> _DIRECTIONS_
Each line below should be set down again unchanged.

※ ※ ※

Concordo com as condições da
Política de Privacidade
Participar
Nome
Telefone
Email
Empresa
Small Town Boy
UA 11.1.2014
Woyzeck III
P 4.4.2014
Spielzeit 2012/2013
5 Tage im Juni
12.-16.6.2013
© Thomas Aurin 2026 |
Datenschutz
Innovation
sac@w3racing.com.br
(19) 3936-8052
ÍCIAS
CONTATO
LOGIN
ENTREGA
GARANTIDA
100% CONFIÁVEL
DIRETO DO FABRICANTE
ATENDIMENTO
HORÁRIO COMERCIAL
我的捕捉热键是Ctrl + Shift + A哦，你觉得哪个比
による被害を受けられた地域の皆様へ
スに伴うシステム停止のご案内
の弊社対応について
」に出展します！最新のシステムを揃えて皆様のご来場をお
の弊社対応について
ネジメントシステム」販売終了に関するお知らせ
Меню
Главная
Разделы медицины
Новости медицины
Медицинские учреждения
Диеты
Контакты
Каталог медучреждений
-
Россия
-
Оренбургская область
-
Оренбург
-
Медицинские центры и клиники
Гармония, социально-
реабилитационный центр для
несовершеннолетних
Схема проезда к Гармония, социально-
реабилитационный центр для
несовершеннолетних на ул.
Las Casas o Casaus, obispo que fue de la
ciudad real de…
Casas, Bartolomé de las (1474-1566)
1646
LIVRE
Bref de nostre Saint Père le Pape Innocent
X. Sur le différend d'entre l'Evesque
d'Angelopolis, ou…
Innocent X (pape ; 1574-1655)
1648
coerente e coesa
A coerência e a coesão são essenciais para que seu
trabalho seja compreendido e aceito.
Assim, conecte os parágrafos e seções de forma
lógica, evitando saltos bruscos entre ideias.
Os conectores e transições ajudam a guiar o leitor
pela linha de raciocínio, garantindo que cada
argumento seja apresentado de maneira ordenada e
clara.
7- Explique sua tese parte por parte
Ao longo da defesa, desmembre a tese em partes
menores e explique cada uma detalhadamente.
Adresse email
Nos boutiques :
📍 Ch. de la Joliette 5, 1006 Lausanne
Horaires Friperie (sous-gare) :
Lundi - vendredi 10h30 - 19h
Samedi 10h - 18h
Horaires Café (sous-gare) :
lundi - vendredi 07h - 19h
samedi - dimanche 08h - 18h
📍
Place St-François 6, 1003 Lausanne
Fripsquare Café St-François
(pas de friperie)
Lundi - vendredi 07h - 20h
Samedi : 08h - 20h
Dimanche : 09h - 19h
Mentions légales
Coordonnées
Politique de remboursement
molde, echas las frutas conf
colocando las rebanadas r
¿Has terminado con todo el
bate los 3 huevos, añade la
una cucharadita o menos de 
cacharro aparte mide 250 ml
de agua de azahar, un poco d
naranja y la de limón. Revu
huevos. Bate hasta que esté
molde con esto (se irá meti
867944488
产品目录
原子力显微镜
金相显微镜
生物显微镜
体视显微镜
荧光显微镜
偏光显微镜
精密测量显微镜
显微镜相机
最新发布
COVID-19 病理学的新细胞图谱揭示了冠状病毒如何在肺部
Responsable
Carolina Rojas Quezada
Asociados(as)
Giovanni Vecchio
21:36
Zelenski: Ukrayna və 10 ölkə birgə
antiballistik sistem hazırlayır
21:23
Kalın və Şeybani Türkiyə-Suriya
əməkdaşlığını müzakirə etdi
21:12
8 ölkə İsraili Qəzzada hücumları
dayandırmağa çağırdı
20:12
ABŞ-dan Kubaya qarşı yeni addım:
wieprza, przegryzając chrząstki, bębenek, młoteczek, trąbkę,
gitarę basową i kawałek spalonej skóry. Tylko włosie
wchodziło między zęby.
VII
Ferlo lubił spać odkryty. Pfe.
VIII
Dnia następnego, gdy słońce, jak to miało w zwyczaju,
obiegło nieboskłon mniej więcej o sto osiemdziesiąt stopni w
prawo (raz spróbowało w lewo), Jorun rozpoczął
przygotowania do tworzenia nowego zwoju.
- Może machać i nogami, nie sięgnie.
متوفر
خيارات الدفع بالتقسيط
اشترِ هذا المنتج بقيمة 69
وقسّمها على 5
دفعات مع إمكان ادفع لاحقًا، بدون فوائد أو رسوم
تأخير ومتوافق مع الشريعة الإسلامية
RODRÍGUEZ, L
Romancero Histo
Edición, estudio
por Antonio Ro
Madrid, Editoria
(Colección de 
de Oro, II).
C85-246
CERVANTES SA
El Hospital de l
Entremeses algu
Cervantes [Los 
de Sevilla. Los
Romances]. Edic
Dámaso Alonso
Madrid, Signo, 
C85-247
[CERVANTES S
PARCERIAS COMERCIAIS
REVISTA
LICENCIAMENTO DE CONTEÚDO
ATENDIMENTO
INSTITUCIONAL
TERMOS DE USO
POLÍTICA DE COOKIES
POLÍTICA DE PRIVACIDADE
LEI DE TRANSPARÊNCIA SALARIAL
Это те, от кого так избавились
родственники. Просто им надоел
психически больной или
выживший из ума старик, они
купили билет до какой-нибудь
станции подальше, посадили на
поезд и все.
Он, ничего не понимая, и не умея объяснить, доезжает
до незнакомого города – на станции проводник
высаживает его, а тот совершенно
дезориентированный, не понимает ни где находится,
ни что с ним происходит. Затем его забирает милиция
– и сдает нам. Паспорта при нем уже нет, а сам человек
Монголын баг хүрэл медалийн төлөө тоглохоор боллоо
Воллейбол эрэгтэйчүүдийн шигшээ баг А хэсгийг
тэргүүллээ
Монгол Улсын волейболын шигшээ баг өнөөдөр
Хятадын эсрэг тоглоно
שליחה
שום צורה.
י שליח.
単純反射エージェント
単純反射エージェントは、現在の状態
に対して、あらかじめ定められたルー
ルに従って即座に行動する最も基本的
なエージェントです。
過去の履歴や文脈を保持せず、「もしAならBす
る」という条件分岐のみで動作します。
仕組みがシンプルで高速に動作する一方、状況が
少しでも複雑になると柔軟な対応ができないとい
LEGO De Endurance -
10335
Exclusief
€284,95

※ ※ ※

> _EXERCISE SOLUTION_
Concordo com as condições da
Política de Privacidade
Participar
Nome
Telefone
Email
Empresa
Small Town Boy
UA 11.1.2014
Woyzeck III
P 4.4.2014
Spielzeit 2012/2013
5 Tage im Juni
12.-16.6.2013
© Thomas Aurin 2026 |
Datenschutz
Innovation
sac@w3racing.com.br
(19) 3936-8052
ÍCIAS
CONTATO
LOGIN
ENTREGA
GARANTIDA
100% CONFIÁVEL
DIRETO DO FABRICANTE
ATENDIMENTO
HORÁRIO COMERCIAL
我的捕捉热键是Ctrl + Shift + A哦，你觉得哪个比
による被害を受けられた地域の皆様へ
スに伴うシステム停止のご案内
の弊社対応について
」に出展します！最新のシステムを揃えて皆様のご来場をお
の弊社対応について
ネジメントシステム」販売終了に関するお知らせ
Меню
Главная
Разделы медицины
Новости медицины
Медицинские учреждения
Диеты
Контакты
Каталог медучреждений
-
Россия
-
Оренбургская область
-
Оренбург
-
Медицинские центры и клиники
Гармония, социально-
реабилитационный центр для
несовершеннолетних
Схема проезда к Гармония, социально-
реабилитационный центр для
несовершеннолетних на ул.
Las Casas o Casaus, obispo que fue de la
ciudad real de…
Casas, Bartolomé de las (1474-1566)
1646
LIVRE
Bref de nostre Saint Père le Pape Innocent
X. Sur le différend d'entre l'Evesque
d'Angelopolis, ou…
Innocent X (pape ; 1574-1655)
1648
coerente e coesa
A coerência e a coesão são essenciais para que seu
trabalho seja compreendido e aceito.
Assim, conecte os parágrafos e seções de forma
lógica, evitando saltos bruscos entre ideias.
Os conectores e transições ajudam a guiar o leitor
pela linha de raciocínio, garantindo que cada
argumento seja apresentado de maneira ordenada e
clara.
7- Explique sua tese parte por parte
Ao longo da defesa, desmembre a tese em partes
menores e explique cada uma detalhadamente.
Adresse email
Nos boutiques :
📍 Ch. de la Joliette 5, 1006 Lausanne
Horaires Friperie (sous-gare) :
Lundi - vendredi 10h30 - 19h
Samedi 10h - 18h
Horaires Café (sous-gare) :
lundi - vendredi 07h - 19h
samedi - dimanche 08h - 18h
📍
Place St-François 6, 1003 Lausanne
Fripsquare Café St-François
(pas de friperie)
Lundi - vendredi 07h - 20h
Samedi : 08h - 20h
Dimanche : 09h - 19h
Mentions légales
Coordonnées
Politique de remboursement
molde, echas las frutas conf
colocando las rebanadas r
¿Has terminado con todo el
bate los 3 huevos, añade la
una cucharadita o menos de 
cacharro aparte mide 250 ml
de agua de azahar, un poco d
naranja y la de limón. Revu
huevos. Bate hasta que esté
molde con esto (se irá meti
867944488
产品目录
原子力显微镜
金相显微镜
生物显微镜
体视显微镜
荧光显微镜
偏光显微镜
精密测量显微镜
显微镜相机
最新发布
COVID-19 病理学的新细胞图谱揭示了冠状病毒如何在肺部
Responsable
Carolina Rojas Quezada
Asociados(as)
Giovanni Vecchio
21:36
Zelenski: Ukrayna və 10 ölkə birgə
antiballistik sistem hazırlayır
21:23
Kalın və Şeybani Türkiyə-Suriya
əməkdaşlığını müzakirə etdi
21:12
8 ölkə İsraili Qəzzada hücumları
dayandırmağa çağırdı
20:12
ABŞ-dan Kubaya qarşı yeni addım:
wieprza, przegryzając chrząstki, bębenek, młoteczek, trąbkę,
gitarę basową i kawałek spalonej skóry. Tylko włosie
wchodziło między zęby.
VII
Ferlo lubił spać odkryty. Pfe.
VIII
Dnia następnego, gdy słońce, jak to miało w zwyczaju,
obiegło nieboskłon mniej więcej o sto osiemdziesiąt stopni w
prawo (raz spróbowało w lewo), Jorun rozpoczął
przygotowania do tworzenia nowego zwoju.
- Może machać i nogami, nie sięgnie.
متوفر
خيارات الدفع بالتقسيط
اشترِ هذا المنتج بقيمة 69
وقسّمها على 5
دفعات مع إمكان ادفع لاحقًا، بدون فوائد أو رسوم
تأخير ومتوافق مع الشريعة الإسلامية
RODRÍGUEZ, L
Romancero Histo
Edición, estudio
por Antonio Ro
Madrid, Editoria
(Colección de 
de Oro, II).
C85-246
CERVANTES SA
El Hospital de l
Entremeses algu
Cervantes [Los 
de Sevilla. Los
Romances]. Edic
Dámaso Alonso
Madrid, Signo, 
C85-247
[CERVANTES S
PARCERIAS COMERCIAIS
REVISTA
LICENCIAMENTO DE CONTEÚDO
ATENDIMENTO
INSTITUCIONAL
TERMOS DE USO
POLÍTICA DE COOKIES
POLÍTICA DE PRIVACIDADE
LEI DE TRANSPARÊNCIA SALARIAL
Это те, от кого так избавились
родственники. Просто им надоел
психически больной или
выживший из ума старик, они
купили билет до какой-нибудь
станции подальше, посадили на
поезд и все.
Он, ничего не понимая, и не умея объяснить, доезжает
до незнакомого города – на станции проводник
высаживает его, а тот совершенно
дезориентированный, не понимает ни где находится,
ни что с ним происходит. Затем его забирает милиция
– и сдает нам. Паспорта при нем уже нет, а сам человек
Монголын баг хүрэл медалийн төлөө тоглохоор боллоо
Воллейбол эрэгтэйчүүдийн шигшээ баг А хэсгийг
тэргүүллээ
Монгол Улсын волейболын шигшээ баг өнөөдөр
Хятадын эсрэг тоглоно
שליחה
שום צורה.
י שליח.
単純反射エージェント
単純反射エージェントは、現在の状態
に対して、あらかじめ定められたルー
ルに従って即座に行動する最も基本的
なエージェントです。
過去の履歴や文脈を保持せず、「もしAならBす
る」という条件分岐のみで動作します。
仕組みがシンプルで高速に動作する一方、状況が
少しでも複雑になると柔軟な対応ができないとい
LEGO De Endurance -
10335
Exclusief
€284,95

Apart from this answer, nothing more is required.